One Obvious Distinction
If drilling results continue to prove McMoRan’s geologic model correct, Moffett suggests that that the difference between the ultradeep Shelf and the deep- and ultradeep water plays will boil down to one obvious distinction: water depth. “You are talking about tens of feet of water instead of thousands of feet,” he says. “Although the bottom-hole pressures and temperatures in deep water are not as high as they are in the ultradeep Shelf, the water depths are much greater and the salt is thicker, so you have to drill 10,000-14,000 feet of salt before you ever hit subsalt sediment.”
The shallow water means ultradeep Shelf wells can be drilled with jackups and completed with dry trees instead of floating semisubmersibles and subsea wellheads. “Floating drilling and completion technology has been redefining itself almost every day in deep water. Then, of course, with the Macondo well, floating technology has come under scrutiny, and it has yet to be seen exactly how things will go forward from here,” Moffett says.
Consequently, whatever new drilling regulations ultimately are put in place, Moffett says they should have minimal impact on ultradeep Shelf operations. “Shallow-water drilling using jackups is completely different from floaters in deep water.

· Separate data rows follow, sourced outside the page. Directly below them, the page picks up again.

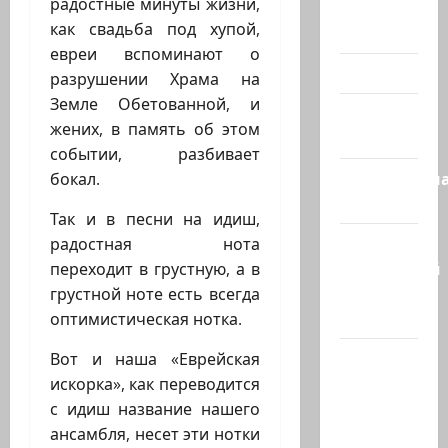
радостные минуты жизни,
Помним
как свадьба под хупой,
Холокост
евреи вспоминают о
Видео
разрушении Храма на
Земле Обетованной, и
Израиль
жених, в память об этом
сегодня
событии, разбивает
Литературн
бокал.
гостиная
Так и в песни на идиш,
Марк
радостная нота
Котлярский
переходит в грустную, а в
Телеграмм
грустной ноте есть всегда
Канал
оптимистическая нотка.
Наш мир
Вот и наша «Еврейская
— взгляд
искорка», как переводится
из
с идиш название нашего
Израиля
ансамбля, несет эти нотки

Jackups put the blowout preventer on the rig floor and wells are completed with dry trees on the platform instead of subsea,” he points out. “We have enough experience at McMoRan to show that we can drill these wells without incident, even with the high bottom-hole pressures and temperatures.”

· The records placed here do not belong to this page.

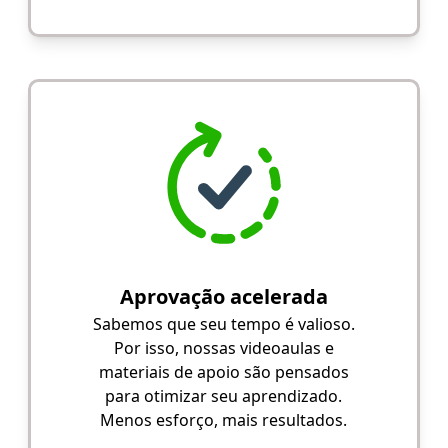
Aprovação acelerada
Sabemos que seu tempo é valioso.
Por isso, nossas videoaulas e
materiais de apoio são pensados
para otimizar seu aprendizado.
Menos esforço, mais resultados.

Looking to the future, Moffett says the changes coming to deepwater regulations could very well limit independents’ ability to participate in that environment. “Increased operating costs and especially soft costs–the biggest unknown in terms of independents’ future role in deep water–could mean that independents become few and far between in deep water,” he comments. “They will have to be part of an emergency relief effort, such as the $2 billion project the majors have started to make sure the equipment will be ready to move quickly to cap any leaking subsea tree or well that is out of control.”
Insurance is also a problem. “Until the regulations get sorted out, no one knows what it will take to insure independents working in deep water with floating rigs and subsea trees, but it will be expensive and independents are not large enough to self-insure,” Moffett continues.
While the ultradeep Shelf offers an alternative, Moffett is quick to note that it has its own set of unique challenges. “For 20 years, independents made a living on the Shelf using 3-D seismic bright spot detection to sharp shoot reserves. There was no need to rely on structural geology; if it didn’t glow, it didn’t go,” he remarks. “But bright spot detection does not work for ultradeep objectives because pressure changes and rock parameters make a lot of things light up on seismic. To be in the ultradeep Shelf play, independents have to be prepared to drill structures below the salt weld, which means they have to understand deep structural geology and deposition.”
As with water depth, the cost structure also increases exponentially with subsurface depth. “Below the salt weld on the Shelf, drilling prospects start at 19,000-20,000 feet and go down to 34,000 feet. There are very high pressures and temperatures. The depths require multiple casing strings, and the HP/HT bottom-hole conditions require special completions equipment,” Moffett says.
“In my opinion, majors will come back to the Shelf as we get more data and discoveries are confirmed because they hold a lot of Shelf acreage, some of which will be farmed in by independents such as McMoRan,” he goes on. “Several independents will also take a crack at ultradeep Shelf prospects, but they have to be prepared to spend $125 million-$150 million to test each ultradeep prospect.”